В галерею вошла служанка; она зажгла лампы, мраморные и бронзовые канделябры. Яркий свет озарил Люцину и ее сына Панкратия.
Люцина нежно поцеловала сына; чувство материнской гордости - гордости вполне понятной, когда после нескончаемых забот и бессонных ночей мать видит своего сына почти взрослым, умным и красивым юношей, - многое было в этом поцелуе. Но было в нем еще одно чувство, владевшее Люциной, глубокое и возвышенное. Недалек уже был тот день, когда сын ее, достигнув совершеннолетия, должен будет принять опасный сан священника.
То было время страшных гонений на христиан, и священниками из них становились лишь самые мужественные и стойкие. Сан не защищал от опасностей, напротив - принимавшие его заранее обрекались на неминуемую мучительную смерть. Наряду с многочисленными обязанностями - забота о больных и бедных, обращение в христианство язычников - была у священников еще одна, пожалуй, самая главная обязанность: в минуту крайней опасности, в решающий момент, они показывали пример: проповедуя Евангелие, первыми погибали в цирках, раздираемые зверями на потеху жадной до зрелищ толпы римлян.
Люцина знала, что многие матери-христианки лишились всех своих детей; она сама понесла страшную утрату: муж ее был замучен но приказанию императора.
Панкратий, взглянув на мать, был поражен выражением ее лица. Лицо Люцины просветлело, оно отражало торжественную ясность и спокойствие. Ее глаза блестели кротким светом. Юноше словно передалось состояние Люцины; он опустился к коленям матери и обнял ее.
- Как долго я молилась, чтобы Бог позволил мне дожить до этого дня, - сказала ему мать. -Я счастлива от того, что ты послушен, добр, любишь Бога и ближнего. Ты равнодушен к богатству и не тщеславен, твоя любовь к беднякам и обездоленным делает меня еще более счастливой. Я вижу, что ты наследовал добродетели твоего отца-мученика. Нынче ты покидаешь школу. Теперь ты уже не ребенок, а мужчина, взрослый человек, ты должен вести себя так, как подобает мужчине и христианину. Я уверена, что ты вполне сознательно писал свое сочинение. Да, счастлив тот, кто погибает за свою веру, за свои убеждения, словом, за то, что считает истиной!

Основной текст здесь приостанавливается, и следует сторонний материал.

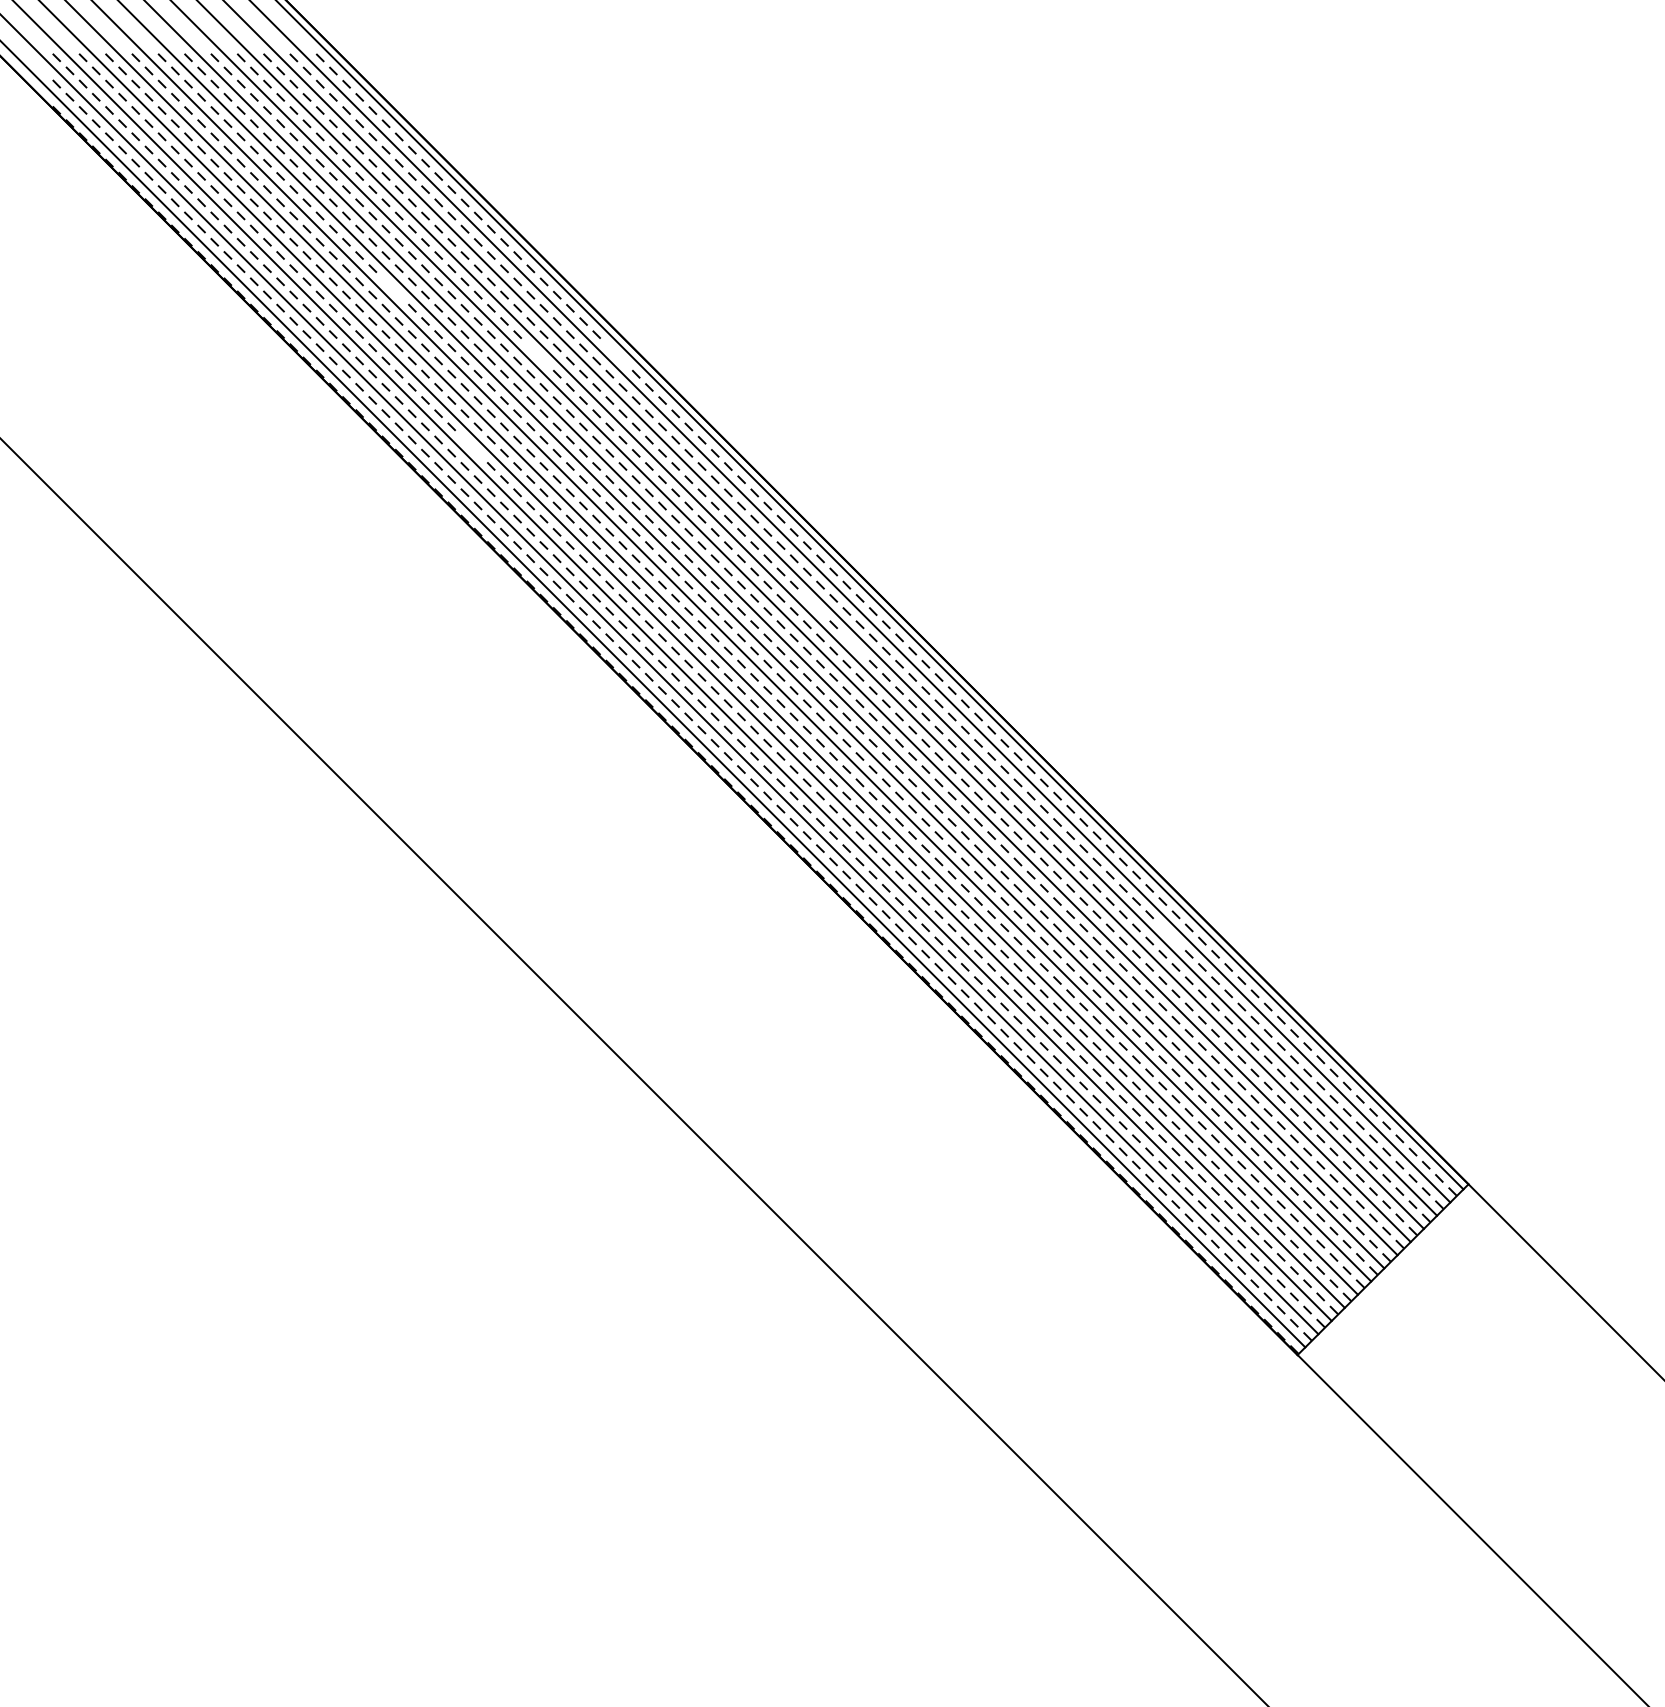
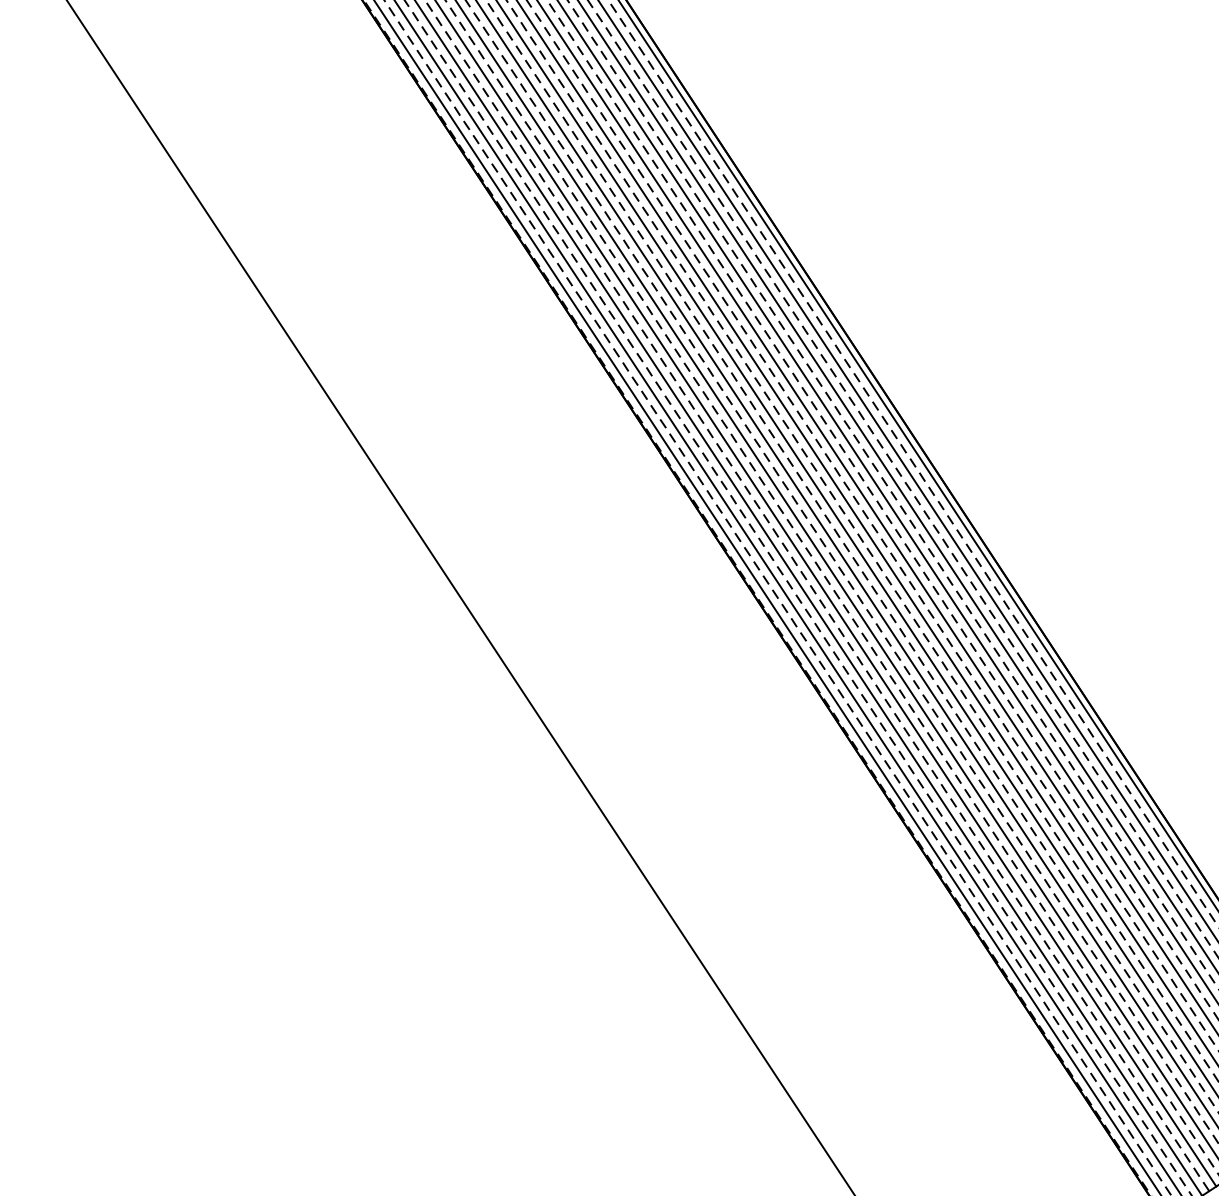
line: (390, 285) -> (550, 96), added
line: (535, 351) -> (668, 182), added
line: (614, 351) -> (738, 197), added
line: (469, 443) -> (592, 252), added
line: (811, 602) -> (868, 457), added
line: (851, 641) -> (897, 499), added
line: (1167, 931) -> (1126, 817), added

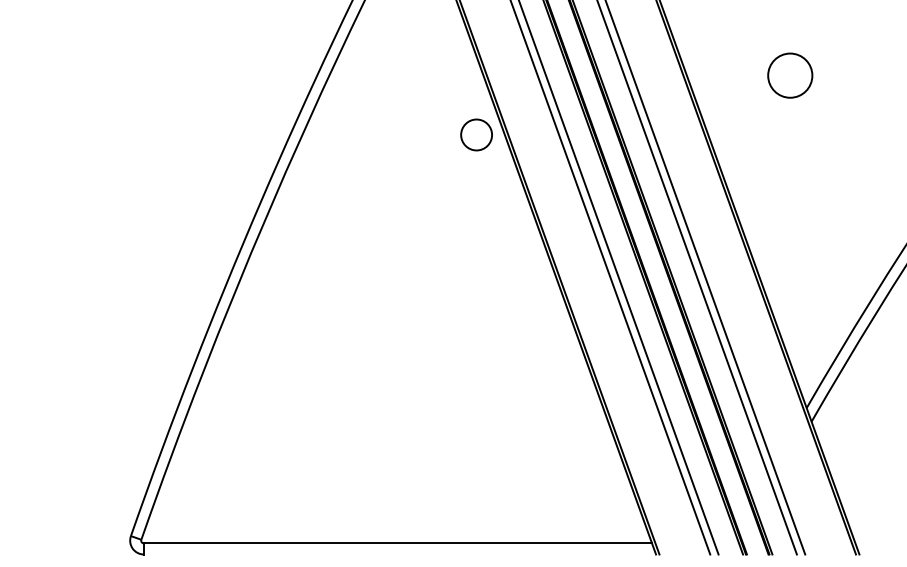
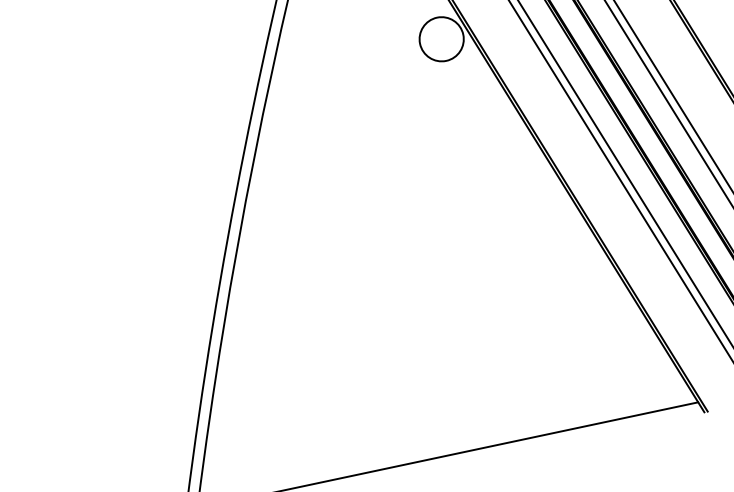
circle: (476, 134) -> (441, 38), size x1.43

- Мне кажется, что я понимаю это и чувствую, что готов умереть за свою веру, - тихо сказал Панкратий.
- Ты настоящий сын своего отца. Хочешь ли во всем подражать ему?
- Конечно, мама. С раннего детства я слышал рассказы о его жизни, его добрых делах и славной смерти. Каждый год, когда христиане чтут его память и собираются в катакомбах молиться о нем, я чувствую, как рвется из груди мое сердце. Судьба его прекрасна, и я не раз мысленно обращался к нему и просил поддержать меня, чтобы у меня хватило сил и твердости духа пролить кровь за нашу веру.
- Замолчи, замолчи! - сказала мать, невольно вздрагивая. Ведь Панкратий был ее единственным сыном, и после смерти мужа она сосредоточила на нем всю свою любовь. У Люцины
был стойкий характер, твердая воля и глубокая преданность своей религии, но она была мать, и сердце ее дрогнуло, когда единственный сын высказал желание умереть.
Мы уже сказали, что римские юноши, не достигшие совершеннолетия, носили на шее небольшой шарик. Люцина сняла его с шеи сына и сказала:
- Ты получил в наследство от отца благородное имя, высокое положение в свете, огромное богатство, словом, все то, что так дорого ценится в обществе, но я обладаю одною драгоценностью, которая дороже всего этого для меня, и надеюсь, для тебя: я хочу передать ее тебе.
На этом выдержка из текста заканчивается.